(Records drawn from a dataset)
******************************

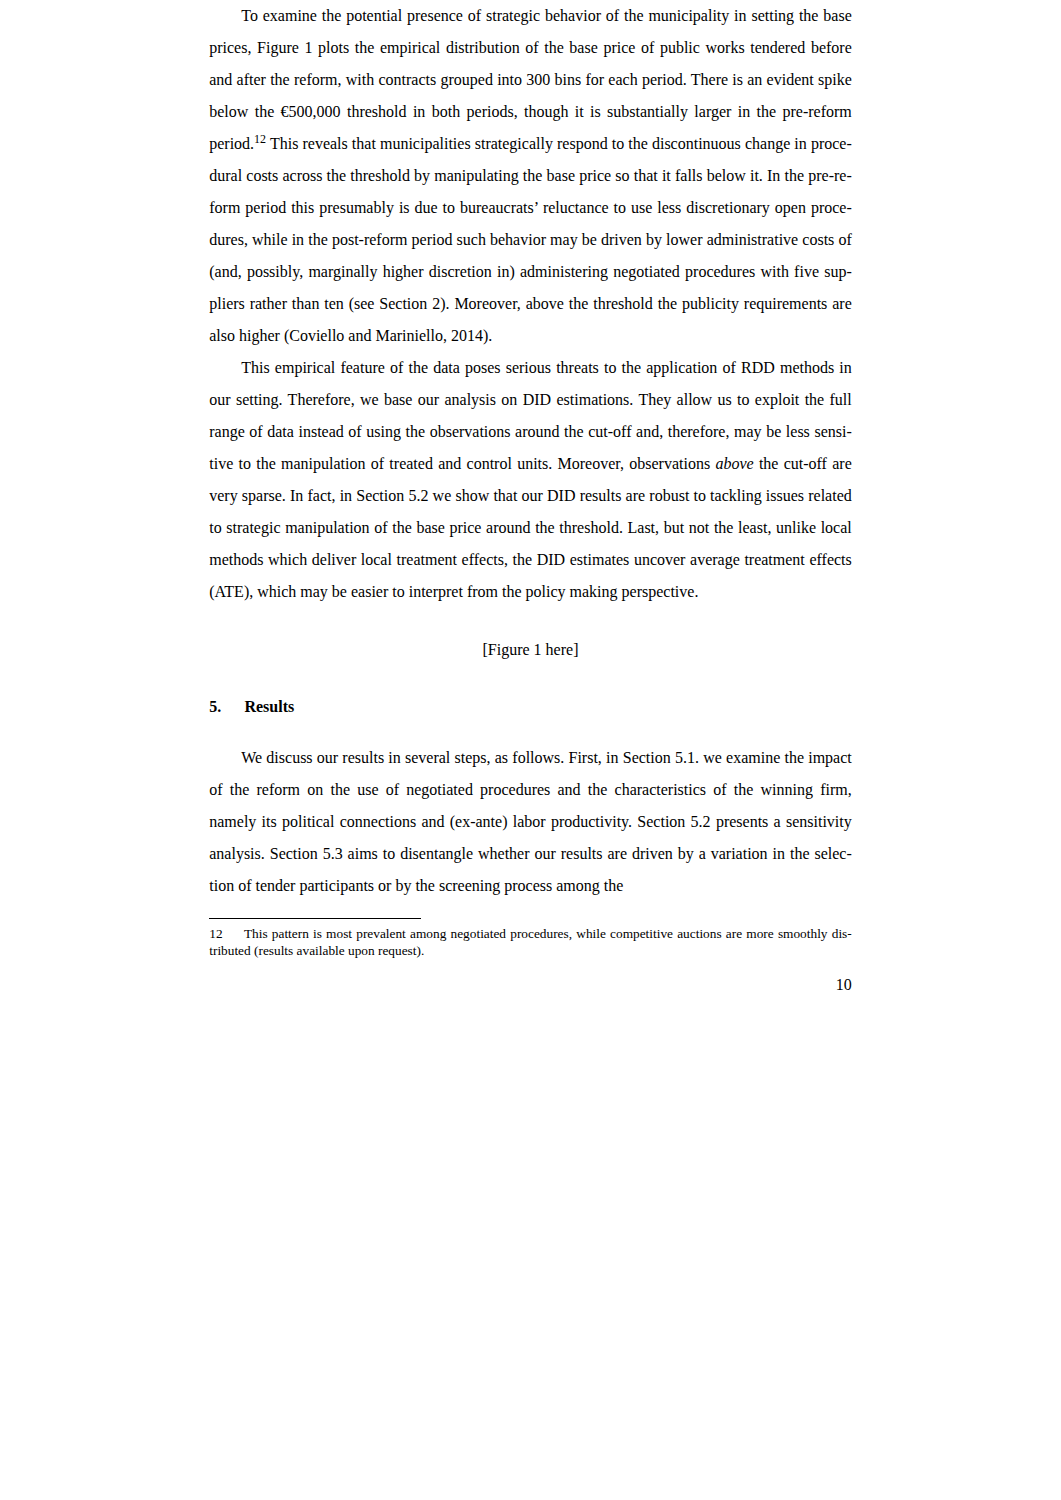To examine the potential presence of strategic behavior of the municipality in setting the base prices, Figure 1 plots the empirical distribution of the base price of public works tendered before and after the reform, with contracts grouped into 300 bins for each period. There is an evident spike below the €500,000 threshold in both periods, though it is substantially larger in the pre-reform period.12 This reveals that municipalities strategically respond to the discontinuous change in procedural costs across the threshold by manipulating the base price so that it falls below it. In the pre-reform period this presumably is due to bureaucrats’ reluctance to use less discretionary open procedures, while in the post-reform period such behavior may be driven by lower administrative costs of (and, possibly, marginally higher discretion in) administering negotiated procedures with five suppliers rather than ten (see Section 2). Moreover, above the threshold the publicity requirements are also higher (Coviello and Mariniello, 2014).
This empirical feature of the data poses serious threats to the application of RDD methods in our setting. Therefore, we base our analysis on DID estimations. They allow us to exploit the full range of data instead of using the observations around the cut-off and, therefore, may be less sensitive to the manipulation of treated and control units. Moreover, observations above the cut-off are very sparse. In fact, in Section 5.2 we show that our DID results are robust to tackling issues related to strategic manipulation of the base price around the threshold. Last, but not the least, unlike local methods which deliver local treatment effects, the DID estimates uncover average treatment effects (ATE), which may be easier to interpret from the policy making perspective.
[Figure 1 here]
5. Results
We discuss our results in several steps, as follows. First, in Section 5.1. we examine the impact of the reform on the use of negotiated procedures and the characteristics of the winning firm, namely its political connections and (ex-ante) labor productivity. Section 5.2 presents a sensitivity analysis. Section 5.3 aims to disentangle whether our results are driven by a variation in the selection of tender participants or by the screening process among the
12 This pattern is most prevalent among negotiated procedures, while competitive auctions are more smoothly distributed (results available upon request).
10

******************************

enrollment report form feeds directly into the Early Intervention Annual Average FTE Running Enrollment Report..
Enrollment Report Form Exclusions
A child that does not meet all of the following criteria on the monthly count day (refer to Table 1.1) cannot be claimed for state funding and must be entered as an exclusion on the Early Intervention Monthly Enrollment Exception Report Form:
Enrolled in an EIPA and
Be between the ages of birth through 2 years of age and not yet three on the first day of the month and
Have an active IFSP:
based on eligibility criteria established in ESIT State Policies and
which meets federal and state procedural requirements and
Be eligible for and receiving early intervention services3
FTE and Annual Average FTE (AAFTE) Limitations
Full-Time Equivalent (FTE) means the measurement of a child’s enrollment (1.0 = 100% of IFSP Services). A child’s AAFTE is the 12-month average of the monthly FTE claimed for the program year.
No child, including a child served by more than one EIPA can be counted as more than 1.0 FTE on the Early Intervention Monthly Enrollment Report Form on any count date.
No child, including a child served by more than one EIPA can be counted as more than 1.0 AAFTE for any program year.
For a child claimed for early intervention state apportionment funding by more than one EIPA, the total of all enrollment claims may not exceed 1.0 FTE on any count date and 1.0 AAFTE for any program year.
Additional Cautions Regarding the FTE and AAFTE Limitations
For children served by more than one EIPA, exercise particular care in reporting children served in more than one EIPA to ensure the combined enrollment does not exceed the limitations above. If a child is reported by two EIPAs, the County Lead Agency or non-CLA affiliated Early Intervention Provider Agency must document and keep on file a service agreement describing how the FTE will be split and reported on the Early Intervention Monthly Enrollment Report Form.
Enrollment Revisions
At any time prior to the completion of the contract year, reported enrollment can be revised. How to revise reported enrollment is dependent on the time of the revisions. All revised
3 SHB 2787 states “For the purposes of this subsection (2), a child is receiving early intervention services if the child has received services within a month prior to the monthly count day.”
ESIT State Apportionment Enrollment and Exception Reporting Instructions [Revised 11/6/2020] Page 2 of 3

******************************

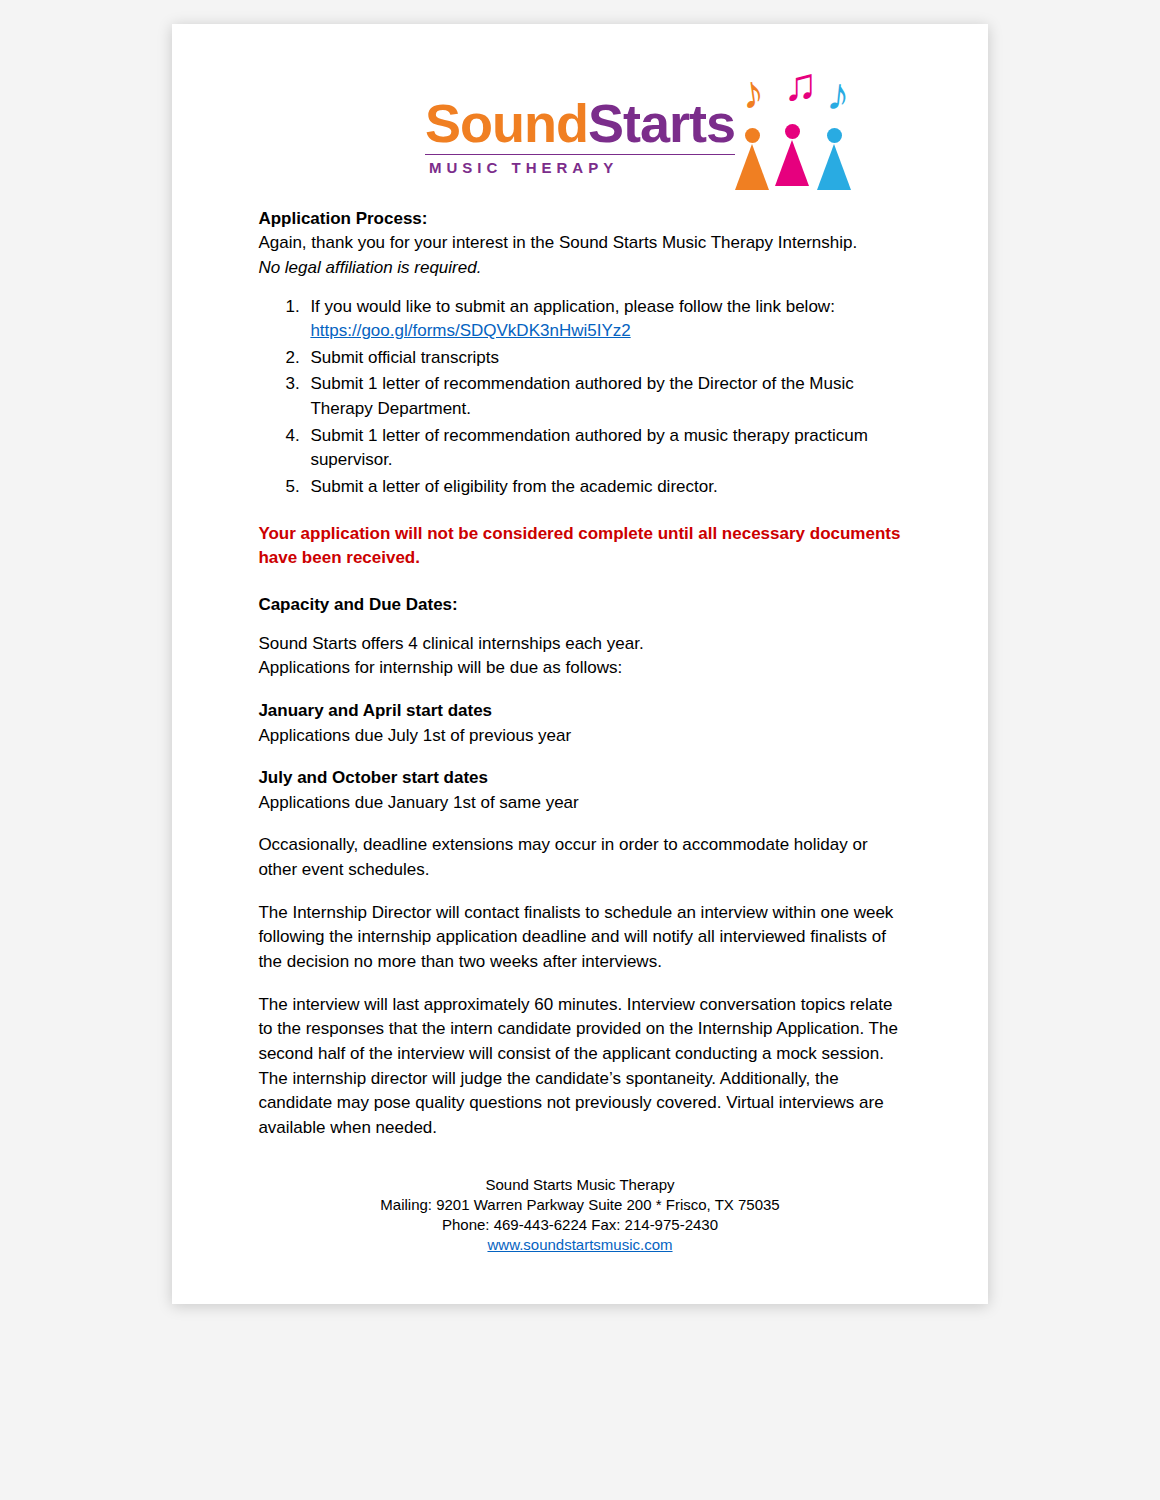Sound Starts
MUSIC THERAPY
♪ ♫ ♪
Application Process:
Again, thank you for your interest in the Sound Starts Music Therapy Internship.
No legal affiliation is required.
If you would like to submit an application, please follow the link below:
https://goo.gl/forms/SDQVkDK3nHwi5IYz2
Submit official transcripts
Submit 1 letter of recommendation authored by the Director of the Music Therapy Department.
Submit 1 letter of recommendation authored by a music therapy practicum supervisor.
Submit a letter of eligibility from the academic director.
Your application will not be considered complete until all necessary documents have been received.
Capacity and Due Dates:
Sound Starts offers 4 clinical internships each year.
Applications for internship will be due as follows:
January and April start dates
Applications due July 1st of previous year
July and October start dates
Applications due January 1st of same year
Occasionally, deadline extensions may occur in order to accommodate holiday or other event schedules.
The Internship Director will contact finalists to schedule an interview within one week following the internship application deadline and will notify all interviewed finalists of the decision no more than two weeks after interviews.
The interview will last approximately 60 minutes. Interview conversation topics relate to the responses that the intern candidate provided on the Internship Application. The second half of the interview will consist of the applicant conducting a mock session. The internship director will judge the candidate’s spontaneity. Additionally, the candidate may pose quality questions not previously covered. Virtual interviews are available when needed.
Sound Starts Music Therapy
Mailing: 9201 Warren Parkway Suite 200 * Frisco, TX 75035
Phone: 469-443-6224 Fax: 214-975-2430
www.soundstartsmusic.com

******************************

Task brief:
In the data above, start at the line that has "Submit 1 letter of recommendation authored by the", stop after the line that has "Occasionally, deadline extensions", and print every line in between exactly as it stands.

Exercise answer:
Submit 1 letter of recommendation authored by the Director of the Music Therapy Department.
Submit 1 letter of recommendation authored by a music therapy practicum supervisor.
Submit a letter of eligibility from the academic director.
Your application will not be considered complete until all necessary documents have been received.
Capacity and Due Dates:
Sound Starts offers 4 clinical internships each year.
Applications for internship will be due as follows:
January and April start dates
Applications due July 1st of previous year
July and October start dates
Applications due January 1st of same year
Occasionally, deadline extensions may occur in order to accommodate holiday or other event schedules.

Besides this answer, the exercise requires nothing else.